The trainer of the winner of "The Biggest Loser" is responding to critics who said Minnesota native Rachel Frederickson lost too much weight on the NBC reality show.
"Last night's Biggest Loser Finale has sparked a huge reaction and I do not want the day to end without addressing it," Dolvett Quince wrote in a Facebook message posted Wednesday night. "Biggest Loser is a journey which has its ups and downs. Please try not to look at one slice of Rachel's journey and come to broad conclusions. Rachel's health is and always has been my main concern and her journey to good health has not yet ended!"
The 5-foot-4 Frederickson, 24, had dropped 155 pounds to win the show's $250,000 top prize. Viewers had gotten to know Frederickson, who now lives in Los Angeles, as a former Stillwater, Minnesota, swim team champion who had steadily gained weight and tipped the scales at 260 pounds at the beginning of the show.
Frederickson herself has thus far sidestepped questions about what she thinks of the criticism, E!online reported.
Asked Wednesday if she'd read reports that she looked "too skinny," Frederickson said, "You know, I think I have been on this seven-and-a-half month journey on The Biggest Loser and I went to The Biggest Loser to find that confident girl again. I was that national-level athlete and I lost her and I missed her and, little by little, competition by competition, I saw her come out and I loved being in that triathlon and win that to be in the finale."
Frederickson also said, "Oh gosh, I just see a strong, confident woman, and I feel great. I’ve never felt this great, and it’s very exciting!"
Another trainer on the show, Jillian Michaels, issued a statement, also declining to comment on Frederickson's weight loss. "[Trainer] Bob [Harper] and I want to take a moment to congratulate all of the BL contestants on their hard work. We're not comfortable commenting on Rachel's journey because we weren't her trainers and weren't given an opportunity to work with her at any point."
Buzzfeed questions why NBC's "Today" show did not address the controversy when it interviewed Frederickson the day after the finale.
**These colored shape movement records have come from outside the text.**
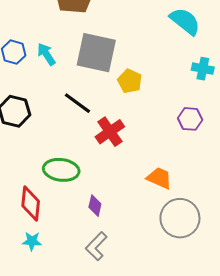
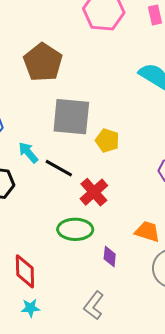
cyan arrow: (46, 54) -> (28, 152), moved
green ellipse: (61, 170) -> (75, 229), moved
purple diamond: (95, 206) -> (110, 256), moved

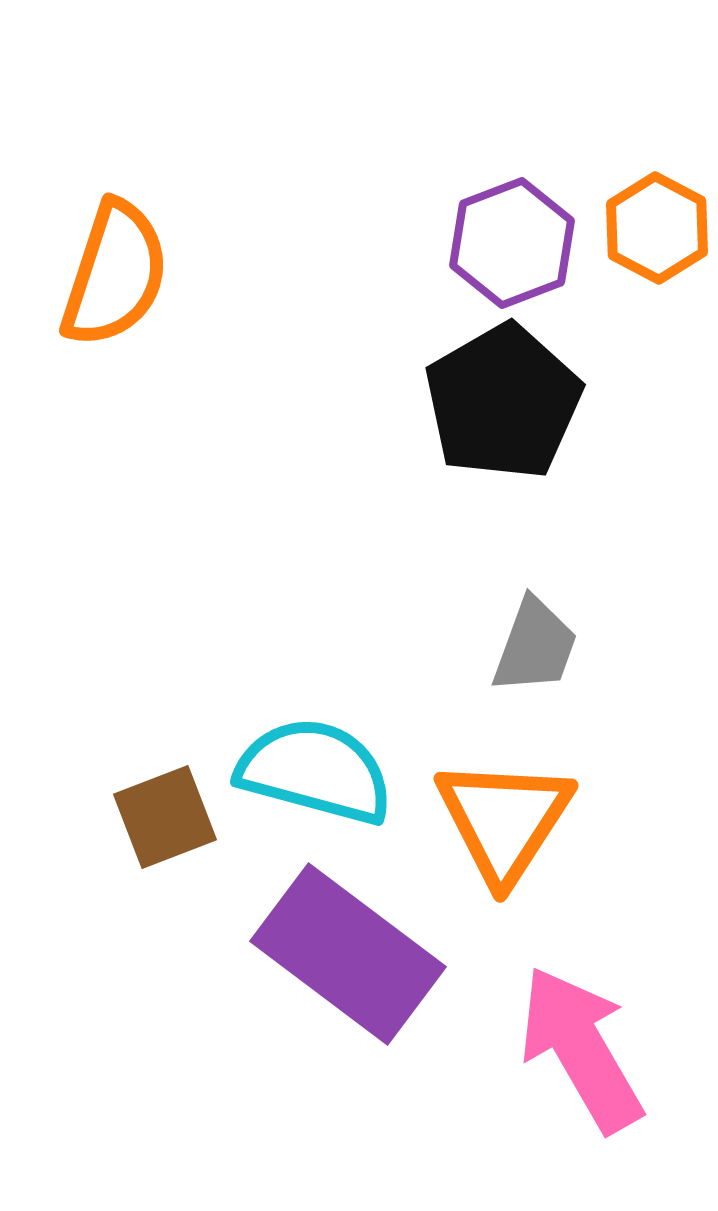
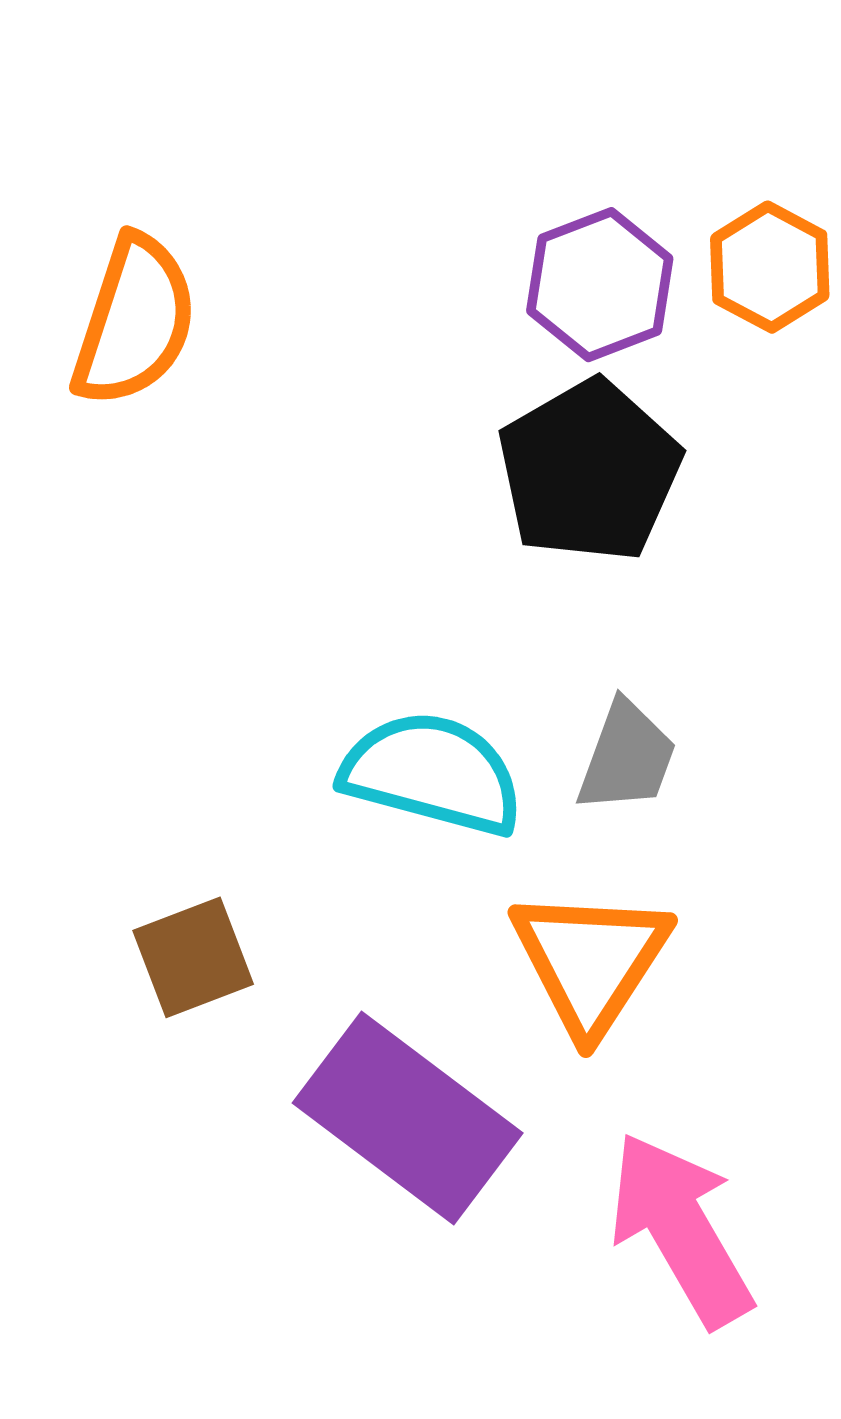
cyan semicircle: (315, 771) -> (432, 773), moved

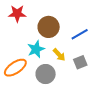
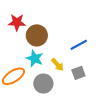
brown circle: (49, 27) -> (37, 35), moved
cyan star: (36, 49) -> (35, 58), turned -30

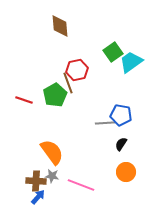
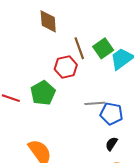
brown line: (68, 83) -> (79, 48), moved
gray line: (105, 123) -> (95, 103), moved

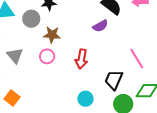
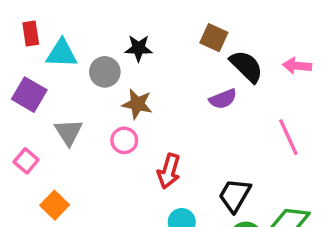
pink line: (137, 58) -> (288, 137), moved
red arrow: (81, 59) -> (169, 171), moved

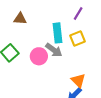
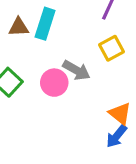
cyan rectangle: (57, 33) -> (45, 24), moved, turned 30

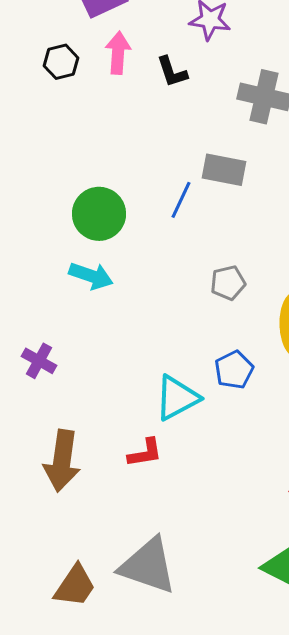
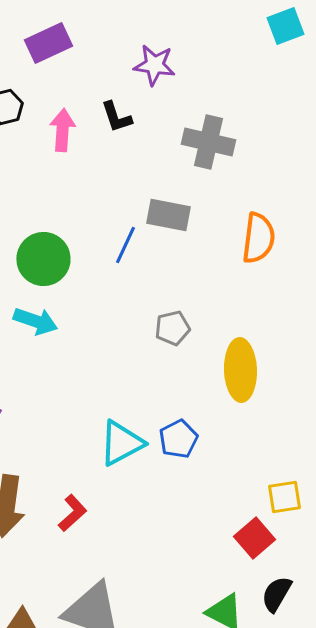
pink arrow: (118, 53) -> (62, 130), moved
blue pentagon: (234, 370) -> (178, 439), moved
red L-shape: (145, 453) -> (72, 513), moved, turned -33

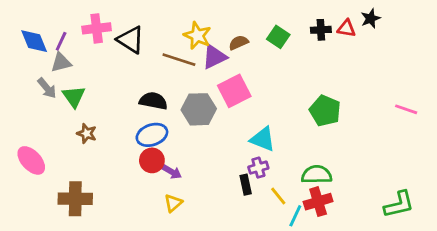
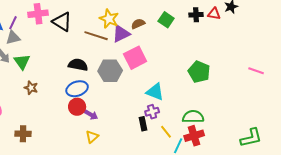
brown cross: (75, 199) -> (23, 134), size x0.7

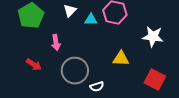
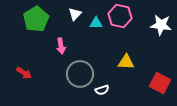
white star: (153, 37) -> (161, 25), moved
red arrow: (34, 65) -> (24, 73), moved

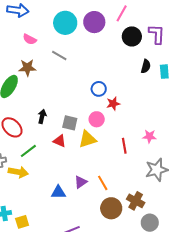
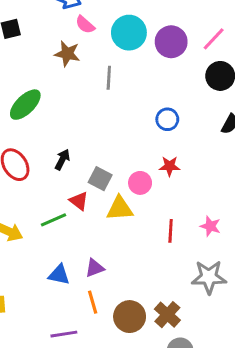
pink semicircle: (30, 39) -> (85, 25), moved
gray line: (59, 56) -> (109, 78), turned 49
brown star: (27, 68) -> (67, 54), moved
blue circle: (99, 89) -> (167, 119), moved
green line: (28, 151) -> (54, 220), moved
orange line: (103, 183) -> (93, 302), moved

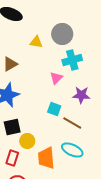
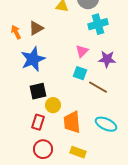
pink triangle: (56, 78) -> (82, 51), moved
cyan ellipse: (72, 150) -> (106, 124), moved

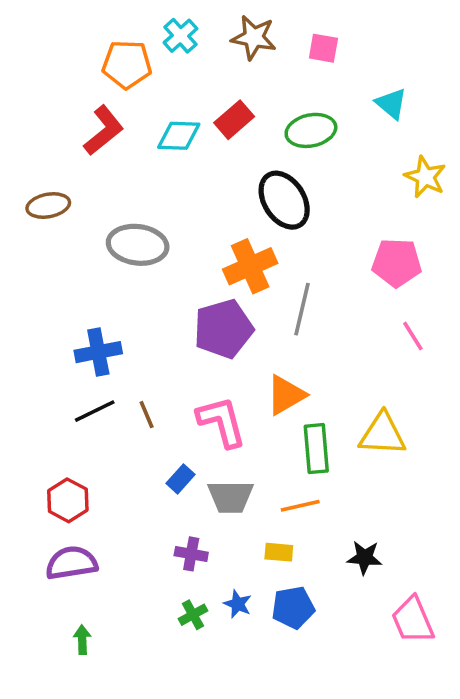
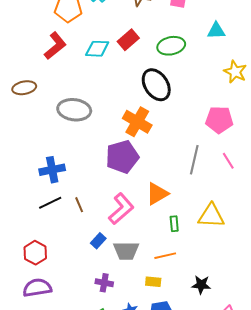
cyan triangle: (391, 104) -> (216, 31), turned -42
orange cross: (250, 266) -> (137, 122), turned -36
gray line: (302, 309) -> (194, 160), moved
pink L-shape: (222, 422) -> (121, 209), turned 64
green rectangle: (316, 449) -> (174, 224), size x0.6

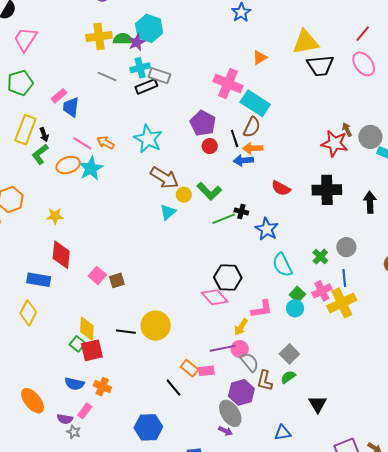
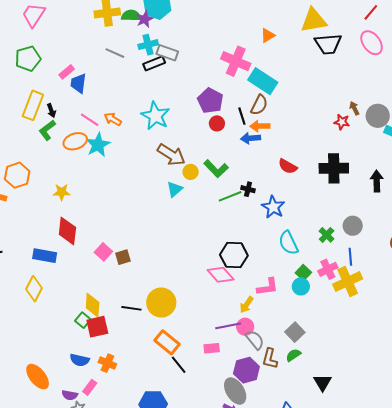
red star: (335, 143) -> (342, 122), size x0.6
orange rectangle: (190, 368) -> (167, 342), moved, size x1.4

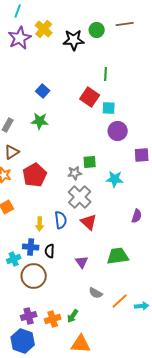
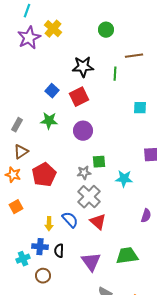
brown line: (125, 24) -> (134, 56), moved
black star: (74, 40) -> (83, 67), moved
red square: (90, 97) -> (79, 97), moved, turned 30
cyan square: (109, 108) -> (140, 108), moved
purple circle: (118, 131) -> (83, 131), moved
blue semicircle: (61, 220) -> (70, 220), turned -36
purple triangle: (82, 262) -> (91, 262), size x1.5
brown circle: (34, 276) -> (43, 276), size x0.6

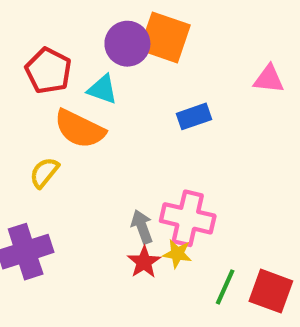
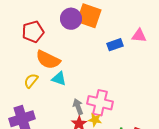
red pentagon: (48, 71) -> (33, 32), turned 30
cyan triangle: (102, 89) -> (59, 79), moved
blue rectangle: (194, 116) -> (115, 45), moved

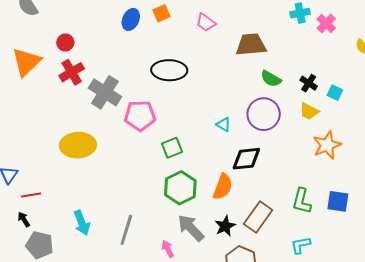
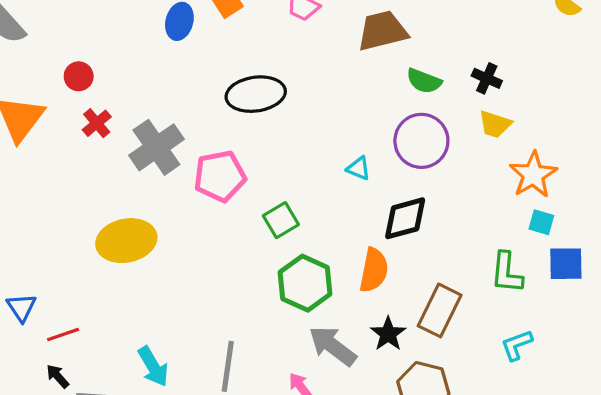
red cross: (72, 72) -> (97, 123), size x0.7
gray cross: (105, 92) -> (156, 147), turned 32
cyan square: (335, 93) -> (541, 222), moved

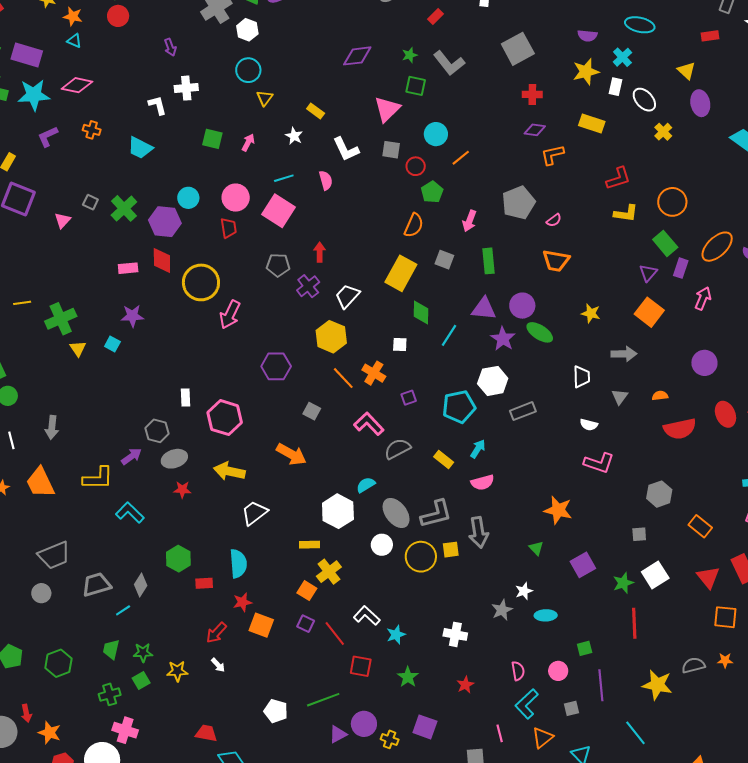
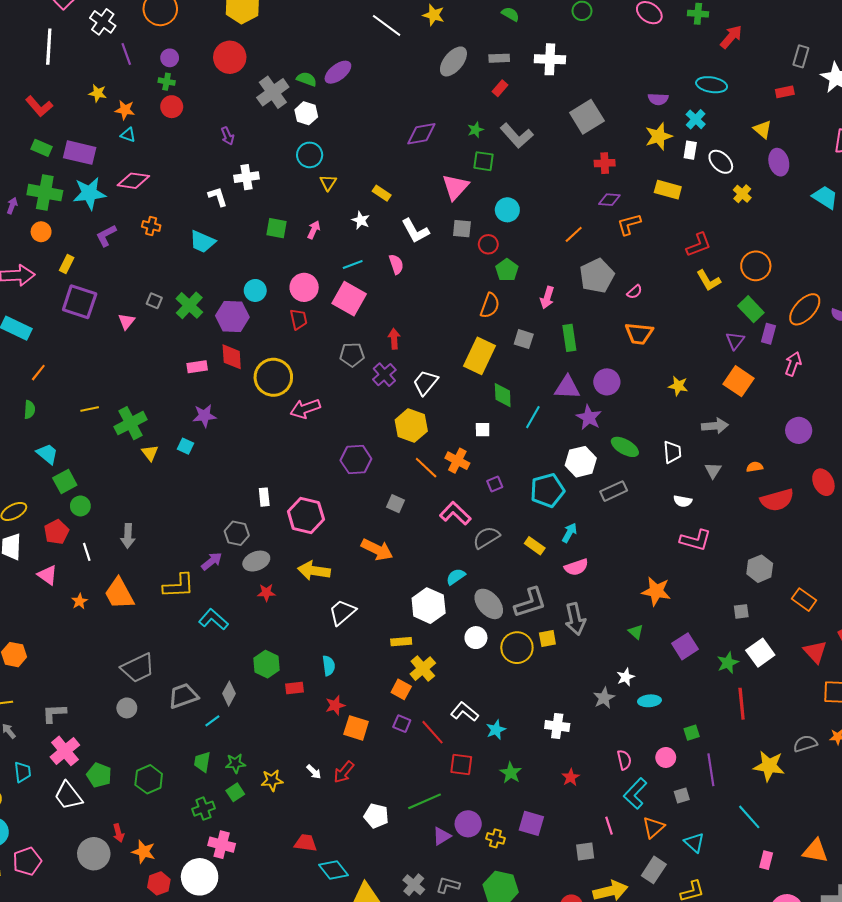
orange line: (461, 158) -> (574, 234), moved
yellow L-shape: (626, 213) -> (709, 280), turned 55
pink arrow: (230, 315) -> (305, 409), turned 48
green ellipse: (540, 332) -> (625, 447), moved
cyan semicircle: (238, 564) -> (329, 666), size x0.7
red arrow: (216, 633) -> (344, 772), moved

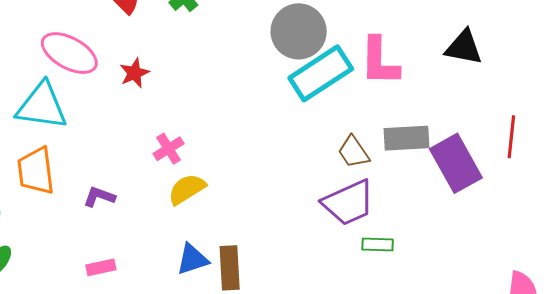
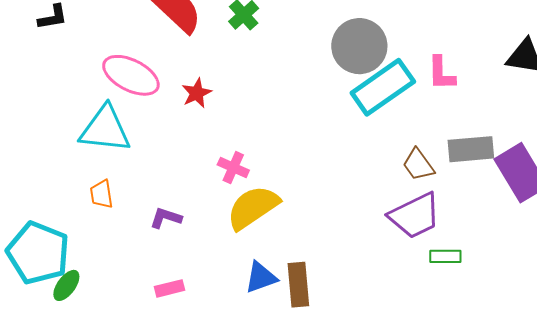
pink L-shape: (380, 61) -> (441, 73), size x0.7
pink cross: (169, 149) -> (233, 168), turned -32
orange trapezoid: (36, 171) -> (101, 194), size x0.6
yellow semicircle: (187, 189) -> (253, 207), size x1.4

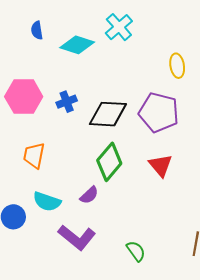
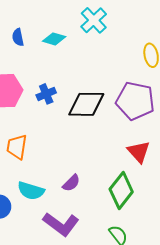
blue semicircle: (37, 30) -> (18, 37), moved
cyan diamond: (77, 45) -> (54, 39), size x0.7
green diamond: (109, 162) -> (121, 191), moved

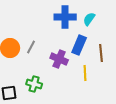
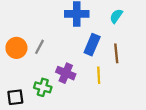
cyan semicircle: (89, 19) -> (116, 16), moved
purple cross: (59, 59) -> (66, 73), moved

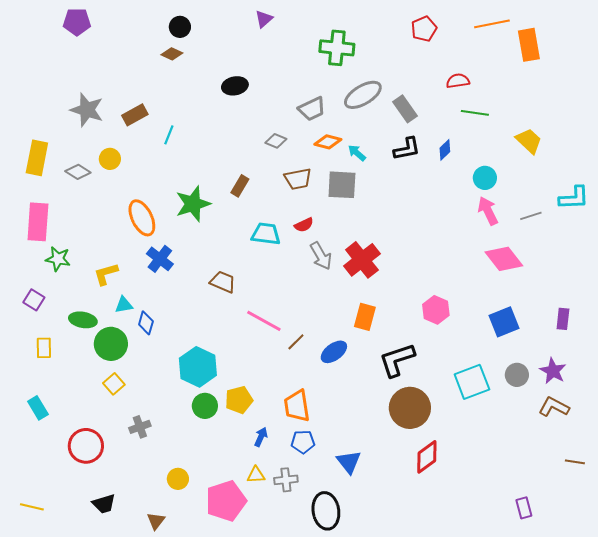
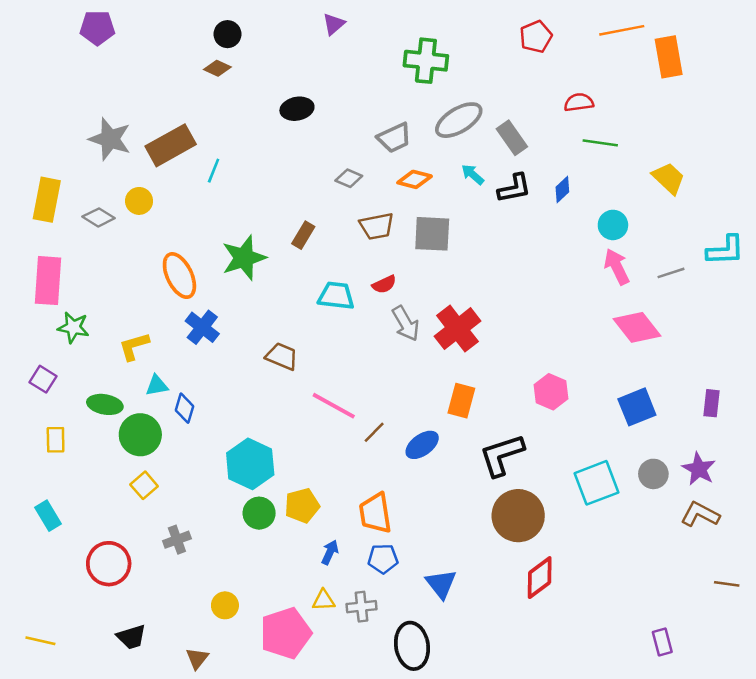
brown rectangle: (135, 115) -> (171, 145), size x1.5
cyan arrow: (357, 153) -> (473, 174), moved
NBC and producer Shine America said in a statement: "We support Rachel and all of the Biggest Loser contestants who have shared their journeys over the past 15 seasons. We remain committed to helping contestants achieve healthy weight loss and live healthier lifestyles, and to inspiring viewers to do the same."
Chris Powell, a host and trainer on rival ABC program "Extreme Weight Loss," told ABC News that Frederickson did what she set out to do. "To lose as much as you can in as short a time as you can ... she's playing a game. You need to keep that in mind."
What do experts think of the weight loss?
Several said viewers should cut Frederickson a break and give her time to find her groove in maintaining a healthy weight, USA Today reported. Experts said that it can be unhealthy to lose 60 percent of your body weight so quickly – but viewers are being too quick to judge her.
Criticism of Frederickson's weight loss is not helpful, and a more constructive message that focuses on body image and healthy living would be more constructive, Jillian Lampert, senior director of the Emily Program, an eating disorder treatment program based in St. Paul, told the Associated Press.
"As a society we often criticize people for being at higher weights — that's part of why we have the TV show 'The Biggest Loser' — and then we feel free to criticize lower weight," Lampert told the AP.